** EXERCISE SET **
1 - According to the DAX caching patch, why is the result of fs_dax_get_by_host() cached?
2 - Continue the DAX caching patch from the point where it stops.

** EXCERPTED TEXT **
- - - - - - -

The ->iomap_begin() operation is a hot path, so cache the
fs_dax_get_by_host() result to avoid the incurring the hash lookup
overhead.

Cc: Jan Kara <jack@suse.com>
Cc: "Theodore Ts'o" <tytso@mit.edu>
Cc: Andreas Dilger <adilger.kernel@dilger.ca>
Reported-by: Christoph Hellwig <hch@lst.de>
Signed-off-by: Dan Williams <dan.j.williams@intel.com>
---
 fs/ext2/inode.c    |   11 +++++++----
 fs/ext4/inode.c    |   11 +++++++----
 include/linux/fs.h |    3 +++
 3 files changed, 17 insertions(+), 8 deletions(-)

diff --git a/fs/ext2/inode.c b/fs/ext2/inode.c
index 30163d007b2f..910e6d502137 100644
--- a/fs/ext2/inode.c
+++ b/fs/ext2/inode.c
@@ -801,6 +801,7 @@ static int ext2_iomap_begin(struct inode *inode, loff_t offset, loff_t length,
 		unsigned flags, struct iomap *iomap)
 {
 	struct block_device *bdev;
+	struct dax_device *dax_dev;
 	unsigned int blkbits = inode->i_blkbits;
 	unsigned long first_block = offset >> blkbits;
 	unsigned long max_blocks = (length + (1 << blkbits) - 1) >> blkbits;
@@ -817,10 +818,12 @@ static int ext2_iomap_begin(struct inode *inode, loff_t offset, loff_t length,
 	bdev = inode->i_sb->s_bdev;
 	iomap->bdev = bdev;
 	iomap->offset = (u64)first_block << blkbits;
-	if (blk_queue_dax(bdev->bd_queue))

- - - - - - -

** INFORMATION SUPPLIED **
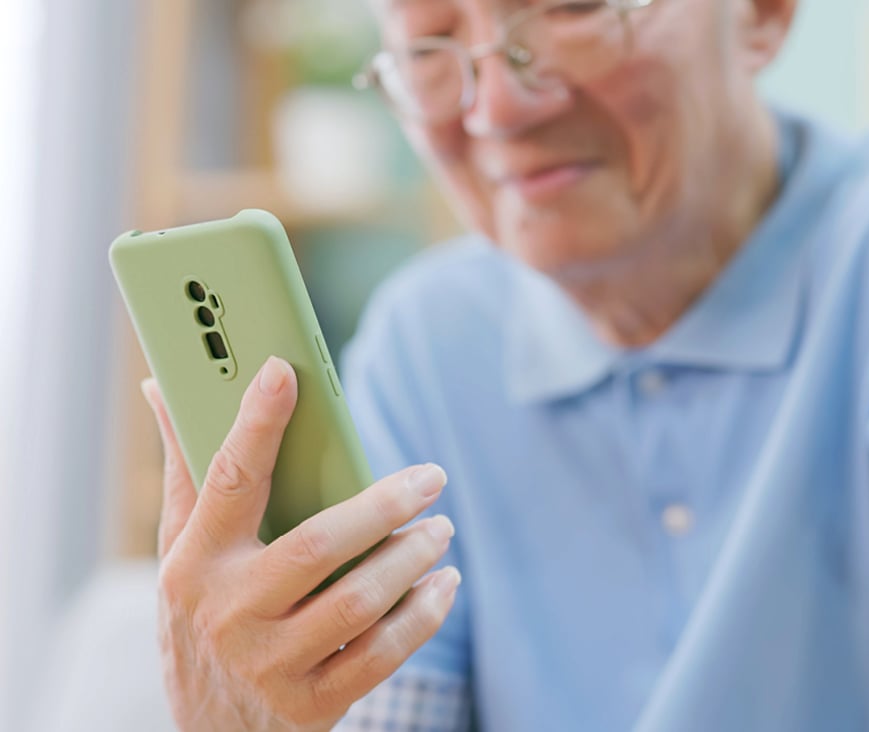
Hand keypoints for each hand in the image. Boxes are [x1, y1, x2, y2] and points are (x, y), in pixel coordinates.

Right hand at [142, 356, 459, 731]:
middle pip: (317, 546)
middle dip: (383, 506)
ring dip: (412, 558)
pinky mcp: (312, 704)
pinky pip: (383, 654)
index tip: (284, 370)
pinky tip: (443, 583)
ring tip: (441, 529)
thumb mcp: (181, 553)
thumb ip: (186, 472)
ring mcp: (271, 664)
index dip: (255, 425)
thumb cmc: (203, 619)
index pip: (227, 482)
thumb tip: (163, 384)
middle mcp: (229, 614)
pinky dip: (424, 614)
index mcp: (196, 564)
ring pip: (359, 602)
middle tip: (431, 478)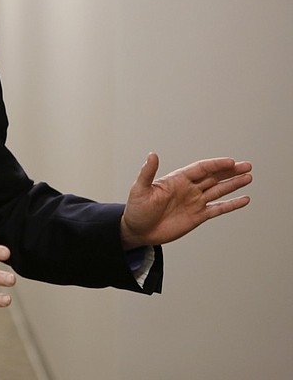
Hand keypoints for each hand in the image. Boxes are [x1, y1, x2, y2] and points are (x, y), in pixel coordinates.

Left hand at [121, 152, 251, 248]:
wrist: (138, 231)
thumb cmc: (137, 209)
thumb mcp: (140, 189)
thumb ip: (148, 172)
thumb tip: (152, 154)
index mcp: (177, 180)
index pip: (200, 169)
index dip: (215, 165)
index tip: (231, 162)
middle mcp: (188, 189)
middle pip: (213, 177)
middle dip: (230, 171)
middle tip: (247, 166)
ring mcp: (194, 202)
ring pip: (218, 190)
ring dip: (233, 184)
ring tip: (248, 177)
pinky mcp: (197, 216)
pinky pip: (218, 209)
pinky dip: (231, 204)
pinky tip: (244, 199)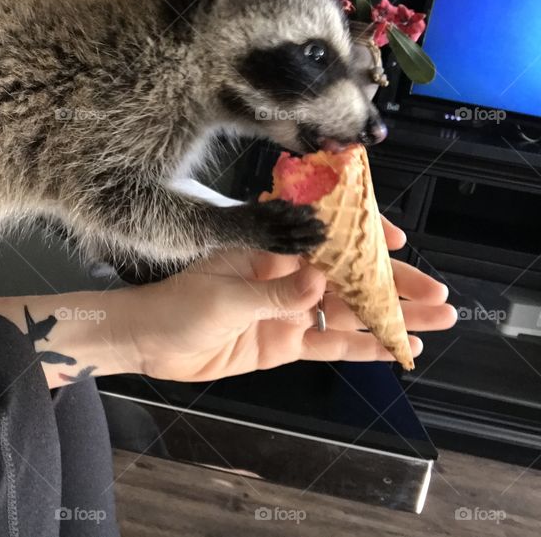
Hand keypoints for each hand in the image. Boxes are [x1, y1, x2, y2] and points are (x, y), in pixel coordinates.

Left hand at [127, 216, 455, 381]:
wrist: (150, 343)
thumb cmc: (177, 304)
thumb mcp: (224, 296)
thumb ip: (273, 294)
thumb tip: (319, 285)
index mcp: (268, 251)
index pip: (324, 237)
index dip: (362, 237)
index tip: (398, 241)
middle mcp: (284, 277)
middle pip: (347, 278)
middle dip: (391, 284)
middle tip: (436, 292)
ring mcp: (287, 311)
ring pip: (346, 312)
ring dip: (388, 315)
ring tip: (435, 320)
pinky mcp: (283, 343)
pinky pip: (329, 344)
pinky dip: (362, 348)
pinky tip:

- - - - - - -

** ANSWER LIST **
1 - The ->iomap_begin() operation is a hot path. Caching the fs_dax_get_by_host() result avoids paying the overhead of a hash lookup each time it runs.

2 -
-		iomap->dax_dev = fs_dax_get_by_host(bdev->bd_disk->disk_name);
-	else
-		iomap->dax_dev = NULL;
+	dax_dev = inode->i_sb->s_daxdev;
+	if (blk_queue_dax(bdev->bd_queue) && !dax_dev) {
+		dax_dev = fs_dax_get_by_host(bdev->bd_disk->disk_name);
+		inode->i_sb->s_daxdev = dax_dev;
+	}
+	iomap->dax_dev = dax_dev;
 
 	if (ret == 0) {
 		iomap->type = IOMAP_HOLE;
diff --git a/fs/ext4/inode.c b/fs/ext4/inode.c
index c774bdc22759..36a4bcab9e0c 100644
--- a/fs/ext4/inode.c
+++ b/fs/ext4/inode.c
@@ -3405,6 +3405,7 @@ static int ext4_iomap_begin(struct inode *inode, loff_t offset, loff_t length,
 			    unsigned flags, struct iomap *iomap)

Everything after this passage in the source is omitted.